My Early Days in TPNG by Mike Smith
Having just completed my electrical apprenticeship I applied for and was successful in obtaining a position as electrical fitter and mechanic with the Commonwealth Department of Works. I arrived in Port Moresby at 6 am from a midnight takeoff from Eagle Farm Airport on 11 August 1952.
One month later I was transferred, along with six other tradesmen—Bill Farmer, foreman; Arthur Carrodus, plumber; Jack Toohey, chippie; Ron Jolly, chippie; Lu Lucas, chippie and Paul Nylhorm, linesman—to start work at building up a new centre for district administration at Popondetta, Northern District. This followed a disastrous eruption of Mt Lamington a year earlier, killing over 3,500 indigenous people and thirty-five Europeans at Higaturu Government Station and surrounding villages, which took the full force of the blast.
I was quartered with Jack Gammon, motor mechanic, in his kuni-roofed dwelling until quarters were built for our workforce. The District Commissioner at the time was Sydney Elliott-Smith, assisted by Assistant District Officer (ADO) Clarrie Healy. Having one glass eye, Clarrie was fond of telling the story of how he left his glass eye on a post to watch over his indigenous prisoners. I think one of the clever ones crept up behind the post and put a cover over the eye. Fact or fiction??
After settling in and wiring several new homes, I was asked to salvage a 25 kW Southern Cross lighting plant from Higaturu, have it repaired and relocated in Popondetta, for the town’s electricity supply. I had a party of indigenous police to assist with this work of lifting and loading the unit. We left in a three-ton truck, and headed for Higaturu.
After fording the double crossing we eventually arrived at Higaturu, and observed the terrible damage that had been inflicted on the centre. Open refrigerators with remnants of food still inside, trenches which had been hastily dug to bury the dead, a jeep three metres up a tree and just devastation everywhere. Fortunately, however, the small power house was easily located and the heavy lighting plant was unbolted from the floor and, eventually, secured on the truck for the bumpy ride home.

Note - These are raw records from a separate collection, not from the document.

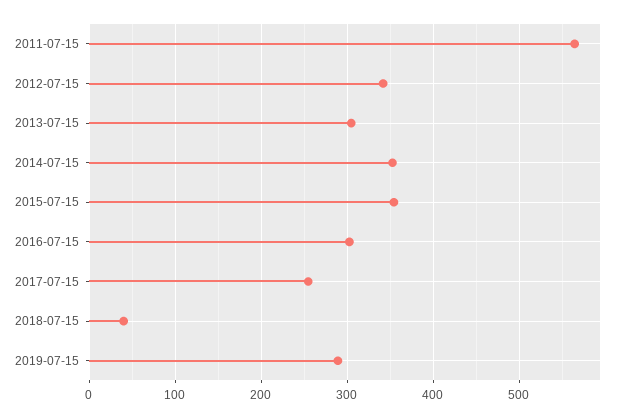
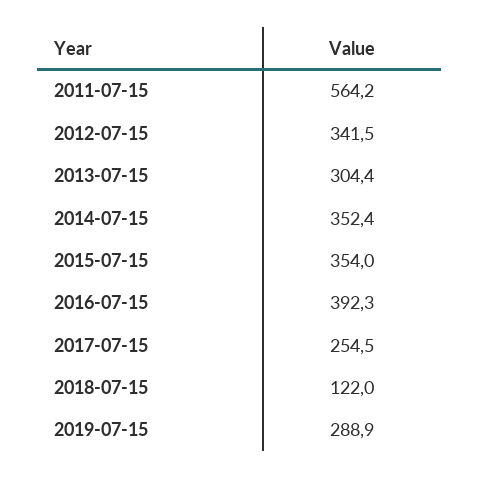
  {
    "2011-07-15": 564.2,
    "2012-07-15": 341.5,
    "2013-07-15": 304.4,
    "2014-07-15": 352.4,
    "2015-07-15": 354,
-   "2016-07-15": 300,
+   "2016-07-15": 392.3,
    "2017-07-15": 254.5,
-   "2018-07-15": 40,
+   "2018-07-15": 122,
    "2019-07-15": 288.9
  }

The lighting plant was repaired, and along with the switchboard was reinstalled in the newly-built power house, connected to the reticulation system, and the town had an electricity supply.

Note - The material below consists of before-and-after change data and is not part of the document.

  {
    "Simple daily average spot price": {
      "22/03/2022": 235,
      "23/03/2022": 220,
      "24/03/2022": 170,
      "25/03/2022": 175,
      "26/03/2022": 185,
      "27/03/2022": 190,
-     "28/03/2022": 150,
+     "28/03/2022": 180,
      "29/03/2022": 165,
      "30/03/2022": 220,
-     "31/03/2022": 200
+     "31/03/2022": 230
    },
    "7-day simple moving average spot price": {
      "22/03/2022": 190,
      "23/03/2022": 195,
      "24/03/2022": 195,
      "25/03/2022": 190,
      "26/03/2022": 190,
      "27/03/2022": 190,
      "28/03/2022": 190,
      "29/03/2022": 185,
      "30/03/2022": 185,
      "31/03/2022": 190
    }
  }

In late November a ceremonial opening of the Mount Lamington Memorial Cemetery at Popondetta was performed by Paul Hasluck, Minister for Territories. A large gathering of local people and visiting dignitaries helped make this a very moving event.
In those days Papuan Air Transport (Patair) used a WACO biplane, VH-UYD, to service Popondetta, with pilots either Frank Goussens or Hank Van Santen. The aircraft itself was originally purchased for 2,000 pounds and on its flight north it nosedived at Bankstown airfield and broke its wooden propeller. Once repaired it was flown to Port Moresby and became the company’s first aircraft. I flew in it from Popondetta to Port Moresby late in 1952, piloted by Frank Goosens.
Early in 1953 the airline purchased an Avro Ansen, which also carried more passengers and flew to Popondetta on a regular basis. I was transferred to Yule Island in February of that year to provide power to the township of Kairuku, but that’s another story.
1952 Popondetta—Electrician, CDW.
1953 Popondetta then Kairuku, Yule Island, installation of power to the small township along with linesman, Ron Segsman. Provisions supplied fortnightly by CDW and flown in by Sandringham flying boat on its regular flight to Daru. Great little township, played cricket each Saturday against those from the nearby Catholic mission.
1954 L/H Electrician at Konedobu power station, Port Moresby, CDW.
1955 Foreman at CDW workshop, Port Moresby.
1956/9 Work Supervisor, CDW.
1957/3 Senior Training Officer. Transferred to Department of Treasury, Civil Affairs, Electrical Undertakings Branch along with all other electricity personnel from CDW, in preparation for the formation of an Electricity Commission. In the following year Bill D’Arcy and I began training five local apprentices to become the territory’s first indigenous electricians. Writing and printing training manuals for power house operators and linesman.
1963 PNG Electricity formed with Jock Rutter as Commissioner. Accepted position of Manager, Port Moresby.
1971 Applied for position of Town Manager, Yonki, Eastern Highlands, nearest town Kainantu—site of the Commission’s giant hydro-electric project. All civil engineering works carried out by 200 Hyundai workers from South Korea.
Our family were the first to live within the new township. Eventually, within the year we had a mess hall, which could cater for 200 people, regular movies showing twice a week, medical centre with doctor, staff, ambulance and fire engine. CDW officers were responsible for the supervision of the project. Lae was a three hours’ drive away down the Kassam Pass, and in the other direction Kainantu was forty minutes away.
1973 Back to Headquarters as new Chief Administrative Officer. Travelled to all commission centres to determine what positions could be localised including my own.
1975 Left with family after Independence and settled on the Sunshine Coast.